As for the phrase in arabic, it is :

"חמאר חאמל אספארא"

He also brings a note that the phrase appears in Zohar Chadash and the Ramban on Sefer haMitzvos....


Gravatar The first time I read the Midrash about Avraham smashing his father's idols was in the Koran.

Actually the first time I came across the word "Torah" was in Penguin's English translation of the Koran


Gravatar I must say that your words, S, enter my heart. And we know that "words that come from the heart enter the heart." So says Ibn Ezra.
Errr, and Al-Suhrawardi, too.


Gravatar >As for the phrase in arabic, it is :

"חמאר חאמל אספארא"

Thanks; it is, then, exactly the same as the Quran.

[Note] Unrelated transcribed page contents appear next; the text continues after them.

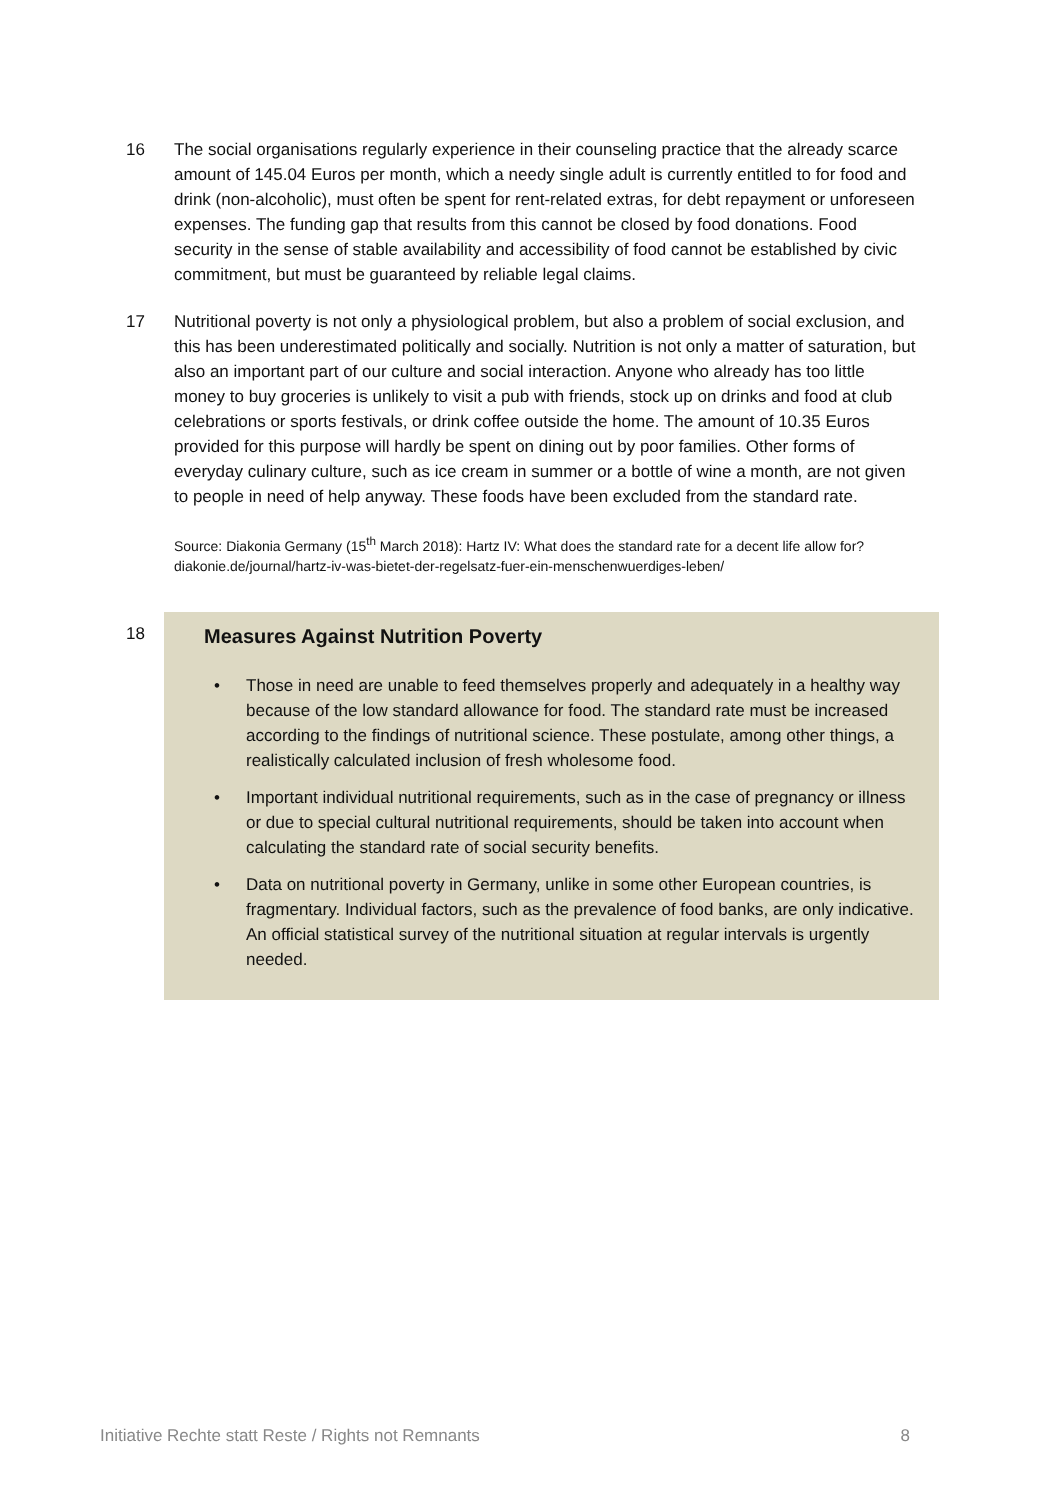16 The social organisations regularly experience in their counseling practice that the already scarce amount of 145.04 Euros per month, which a needy single adult is currently entitled to for food and drink (non-alcoholic), must often be spent for rent-related extras, for debt repayment or unforeseen expenses. The funding gap that results from this cannot be closed by food donations. Food security in the sense of stable availability and accessibility of food cannot be established by civic commitment, but must be guaranteed by reliable legal claims.
17 Nutritional poverty is not only a physiological problem, but also a problem of social exclusion, and this has been underestimated politically and socially. Nutrition is not only a matter of saturation, but also an important part of our culture and social interaction. Anyone who already has too little money to buy groceries is unlikely to visit a pub with friends, stock up on drinks and food at club celebrations or sports festivals, or drink coffee outside the home. The amount of 10.35 Euros provided for this purpose will hardly be spent on dining out by poor families. Other forms of everyday culinary culture, such as ice cream in summer or a bottle of wine a month, are not given to people in need of help anyway. These foods have been excluded from the standard rate.
Source: Diakonia Germany (15<sup>th</sup> March 2018): Hartz IV: What does the standard rate for a decent life allow for?
diakonie.de/journal/hartz-iv-was-bietet-der-regelsatz-fuer-ein-menschenwuerdiges-leben/
18
Measures Against Nutrition Poverty
• Those in need are unable to feed themselves properly and adequately in a healthy way because of the low standard allowance for food. The standard rate must be increased according to the findings of nutritional science. These postulate, among other things, a realistically calculated inclusion of fresh wholesome food.
• Important individual nutritional requirements, such as in the case of pregnancy or illness or due to special cultural nutritional requirements, should be taken into account when calculating the standard rate of social security benefits.
• Data on nutritional poverty in Germany, unlike in some other European countries, is fragmentary. Individual factors, such as the prevalence of food banks, are only indicative. An official statistical survey of the nutritional situation at regular intervals is urgently needed.
Initiative Rechte statt Reste / Rights not Remnants 8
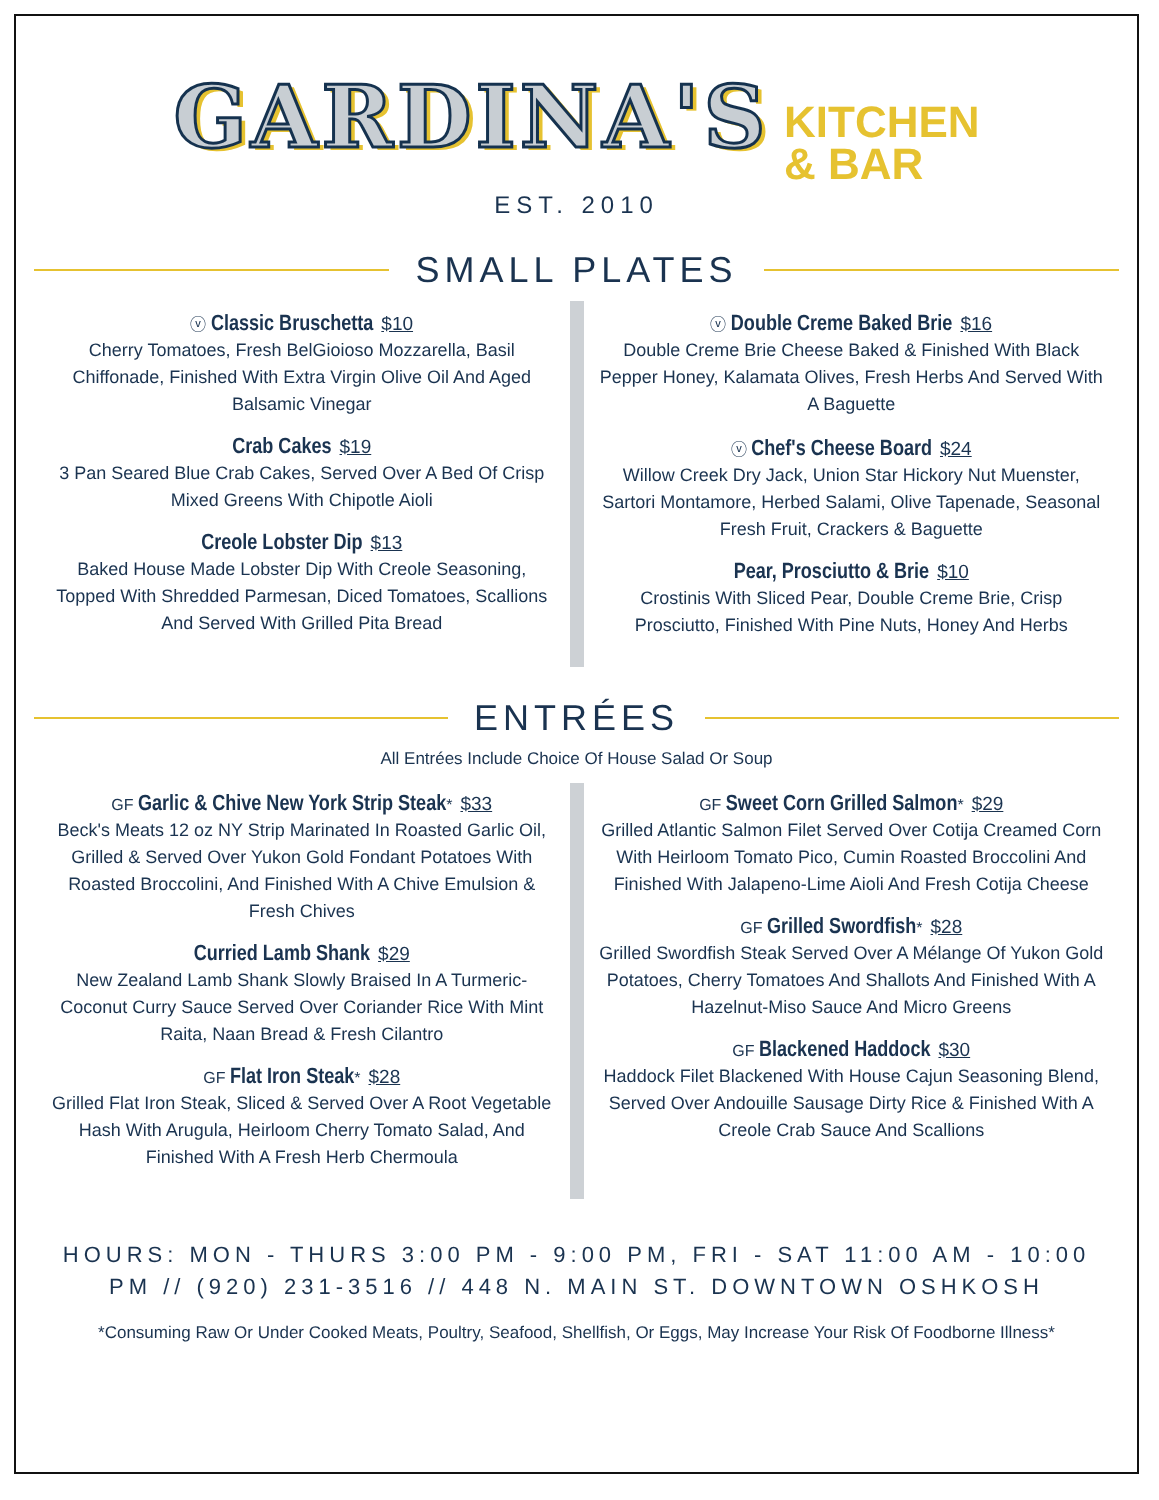GARDINA'S KITCHEN
& BAR
EST. 2010
SMALL PLATES
ⓥ Classic Bruschetta $10
Cherry Tomatoes, Fresh BelGioioso Mozzarella, Basil Chiffonade, Finished With Extra Virgin Olive Oil And Aged Balsamic Vinegar
Crab Cakes $19
3 Pan Seared Blue Crab Cakes, Served Over A Bed Of Crisp Mixed Greens With Chipotle Aioli
Creole Lobster Dip $13
Baked House Made Lobster Dip With Creole Seasoning, Topped With Shredded Parmesan, Diced Tomatoes, Scallions And Served With Grilled Pita Bread
ⓥ Double Creme Baked Brie $16
Double Creme Brie Cheese Baked & Finished With Black Pepper Honey, Kalamata Olives, Fresh Herbs And Served With A Baguette
ⓥ Chef's Cheese Board $24
Willow Creek Dry Jack, Union Star Hickory Nut Muenster, Sartori Montamore, Herbed Salami, Olive Tapenade, Seasonal Fresh Fruit, Crackers & Baguette
Pear, Prosciutto & Brie $10
Crostinis With Sliced Pear, Double Creme Brie, Crisp Prosciutto, Finished With Pine Nuts, Honey And Herbs
ENTRÉES
All Entrées Include Choice Of House Salad Or Soup
GF Garlic & Chive New York Strip Steak* $33
Beck's Meats 12 oz NY Strip Marinated In Roasted Garlic Oil, Grilled & Served Over Yukon Gold Fondant Potatoes With Roasted Broccolini, And Finished With A Chive Emulsion & Fresh Chives
Curried Lamb Shank $29
New Zealand Lamb Shank Slowly Braised In A Turmeric-Coconut Curry Sauce Served Over Coriander Rice With Mint Raita, Naan Bread & Fresh Cilantro
GF Flat Iron Steak* $28
Grilled Flat Iron Steak, Sliced & Served Over A Root Vegetable Hash With Arugula, Heirloom Cherry Tomato Salad, And Finished With A Fresh Herb Chermoula
GF Sweet Corn Grilled Salmon* $29
Grilled Atlantic Salmon Filet Served Over Cotija Creamed Corn With Heirloom Tomato Pico, Cumin Roasted Broccolini And Finished With Jalapeno-Lime Aioli And Fresh Cotija Cheese
GF Grilled Swordfish* $28
Grilled Swordfish Steak Served Over A Mélange Of Yukon Gold Potatoes, Cherry Tomatoes And Shallots And Finished With A Hazelnut-Miso Sauce And Micro Greens
GF Blackened Haddock $30
Haddock Filet Blackened With House Cajun Seasoning Blend, Served Over Andouille Sausage Dirty Rice & Finished With A Creole Crab Sauce And Scallions
HOURS: MON - THURS 3:00 PM - 9:00 PM, FRI - SAT 11:00 AM - 10:00 PM // (920) 231-3516 // 448 N. MAIN ST. DOWNTOWN OSHKOSH
*Consuming Raw Or Under Cooked Meats, Poultry, Seafood, Shellfish, Or Eggs, May Increase Your Risk Of Foodborne Illness*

>He also brings a note that the phrase appears in Zohar Chadash

I forgot to mention that. It was going to be some kind of snarky comment about, well, then it's Tannaitic.

As for the Ramban, it's also in one of his teshuvos. But the Ramban is later than the Chovos Ha-levavos, and once we're citing him, we may as well cite all of them.

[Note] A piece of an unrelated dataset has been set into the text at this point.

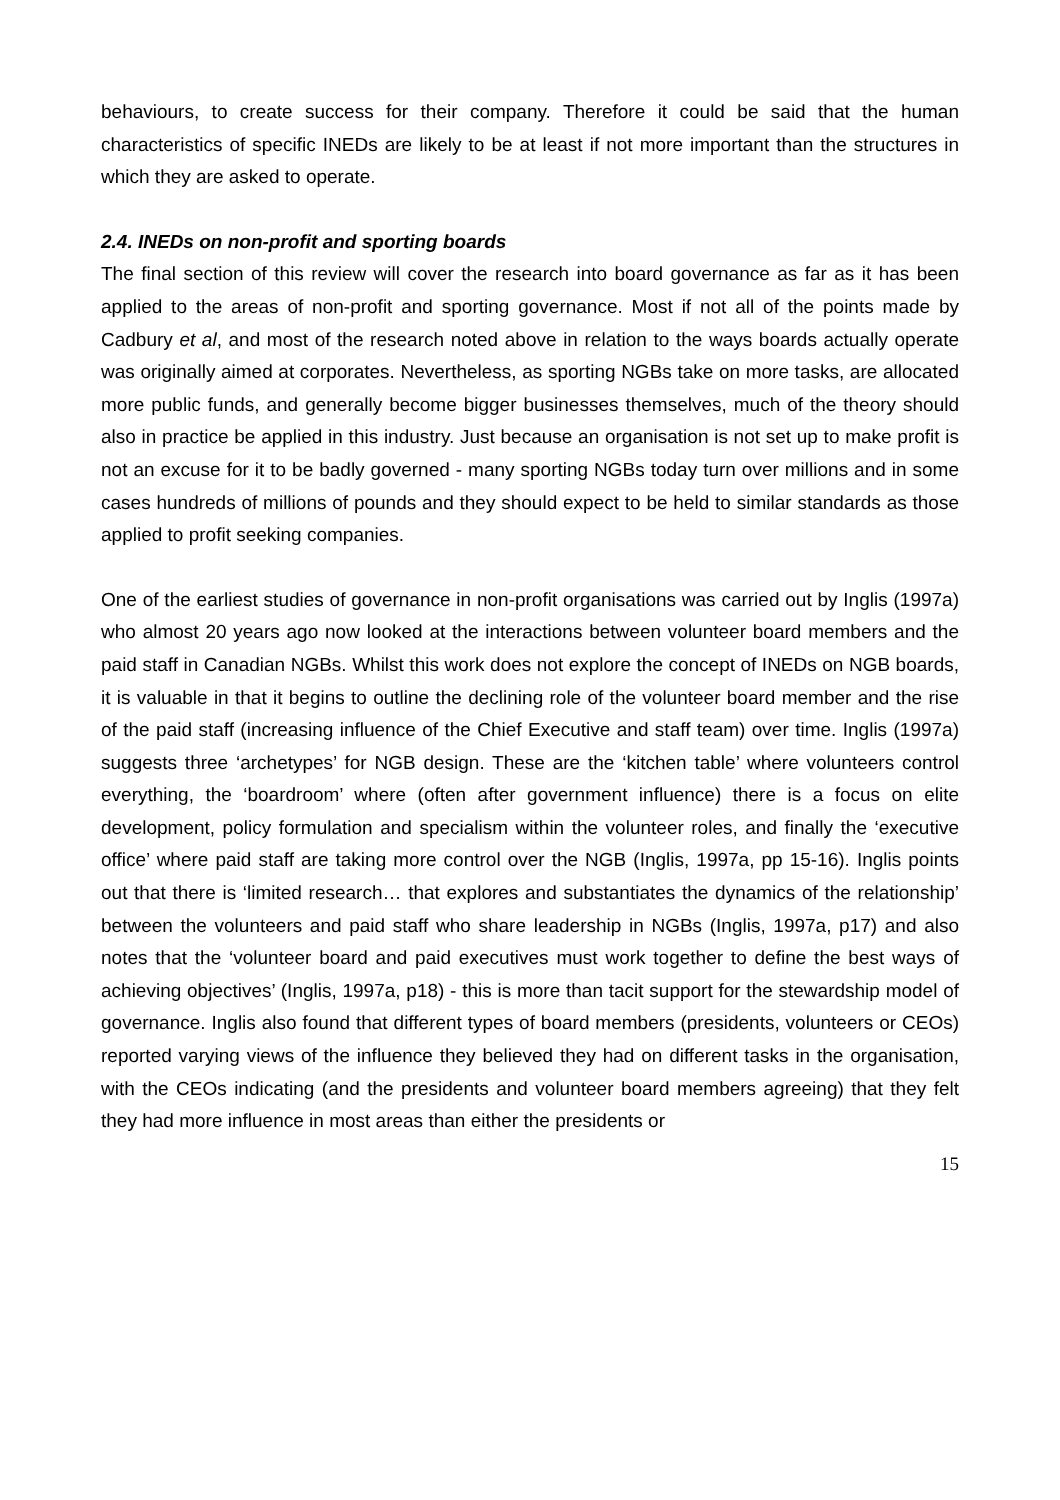behaviours, to create success for their company. Therefore it could be said that the human characteristics of specific INEDs are likely to be at least if not more important than the structures in which they are asked to operate.
2.4. INEDs on non-profit and sporting boards
The final section of this review will cover the research into board governance as far as it has been applied to the areas of non-profit and sporting governance. Most if not all of the points made by Cadbury et al, and most of the research noted above in relation to the ways boards actually operate was originally aimed at corporates. Nevertheless, as sporting NGBs take on more tasks, are allocated more public funds, and generally become bigger businesses themselves, much of the theory should also in practice be applied in this industry. Just because an organisation is not set up to make profit is not an excuse for it to be badly governed - many sporting NGBs today turn over millions and in some cases hundreds of millions of pounds and they should expect to be held to similar standards as those applied to profit seeking companies.
One of the earliest studies of governance in non-profit organisations was carried out by Inglis (1997a) who almost 20 years ago now looked at the interactions between volunteer board members and the paid staff in Canadian NGBs. Whilst this work does not explore the concept of INEDs on NGB boards, it is valuable in that it begins to outline the declining role of the volunteer board member and the rise of the paid staff (increasing influence of the Chief Executive and staff team) over time. Inglis (1997a) suggests three ‘archetypes’ for NGB design. These are the ‘kitchen table’ where volunteers control everything, the ‘boardroom’ where (often after government influence) there is a focus on elite development, policy formulation and specialism within the volunteer roles, and finally the ‘executive office’ where paid staff are taking more control over the NGB (Inglis, 1997a, pp 15-16). Inglis points out that there is ‘limited research… that explores and substantiates the dynamics of the relationship’ between the volunteers and paid staff who share leadership in NGBs (Inglis, 1997a, p17) and also notes that the ‘volunteer board and paid executives must work together to define the best ways of achieving objectives’ (Inglis, 1997a, p18) - this is more than tacit support for the stewardship model of governance. Inglis also found that different types of board members (presidents, volunteers or CEOs) reported varying views of the influence they believed they had on different tasks in the organisation, with the CEOs indicating (and the presidents and volunteer board members agreeing) that they felt they had more influence in most areas than either the presidents or
15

Alex, how about joie de vivre, I mean שמחת החיים?


Gravatar Even the Rashbiites do not claim the Rashbi wrote the Zohar Chadash, no? I think it is said to be a separate work of the Tzfas mekuballim, appended to the Zohar itself. Otherwise, you are right, usage of the donkey phrase could be added to the list of anachronisims supporting the Deleonites.


Gravatar Right, which is why it's not a big deal, and probably why I forgot to include it (not essential to the post).

It seems that in Jewish literature it makes it's debut in Chovos Ha-levavos (and in Arabic, to boot).

By the way, I also left out the following in the post: was the expression original to Muhammad (or the Angel Gabriel)? In a discussion of the phrase in a Notes & Queries a couple of people claim that it has a parallel in a classical source some centuries before Muhammad. Of course, that doesn't mean that this was the source for him, but it's interesting.


Gravatar Shraga Abramson writes in the Zlotnick jubilee volume that it first appears in a poem by Shmuel HaNaggid.


Gravatar I meant, first appears in Jewish sources.


Gravatar He and R Bahya were contemporaries, were they not? Does he know for sure that the poem preceded Al Hidayah ila Faraid al-Qulub? Either way, presumably neither were influenced by the other, but obviously the poem has to be considered the first Hebrew, if not Jewish, source.


Gravatar You're right. I looked at it again and he calls it the first Hebrew source.


Gravatar A While ago I did have an email discussion with Prof. Noah Feldman about the word Jihad and its meaning.

In Kapach's translation (cited in this post as "related") of the Chovos Halevovos it clearly states in the "arabic" side of the page, the word ז'האד

Similarly in the Kapach edition, the word Shari'ah appears in אמונת ודעות of ר' סעדי' גאון
on the side of the now famous saying.
אין אומותינו אומה אלא בתורותיה

According to Feldman R Bachya took it from the Koran, but as you state here it could have been merrily Arabic saying.


Gravatar Sharia (alsharia) is the Arabic (Judeo-Arabic) equivalent of 'halacha' used by all the poskim of the Arab world, including the Rambam.

As for my speculation that it could have been an Arabic saying already by the time or R Bachya, while that's true, that would be like a rabbi today calling something "the gospel truth." Yes, it is a normal expression in English, but its source is still what it is.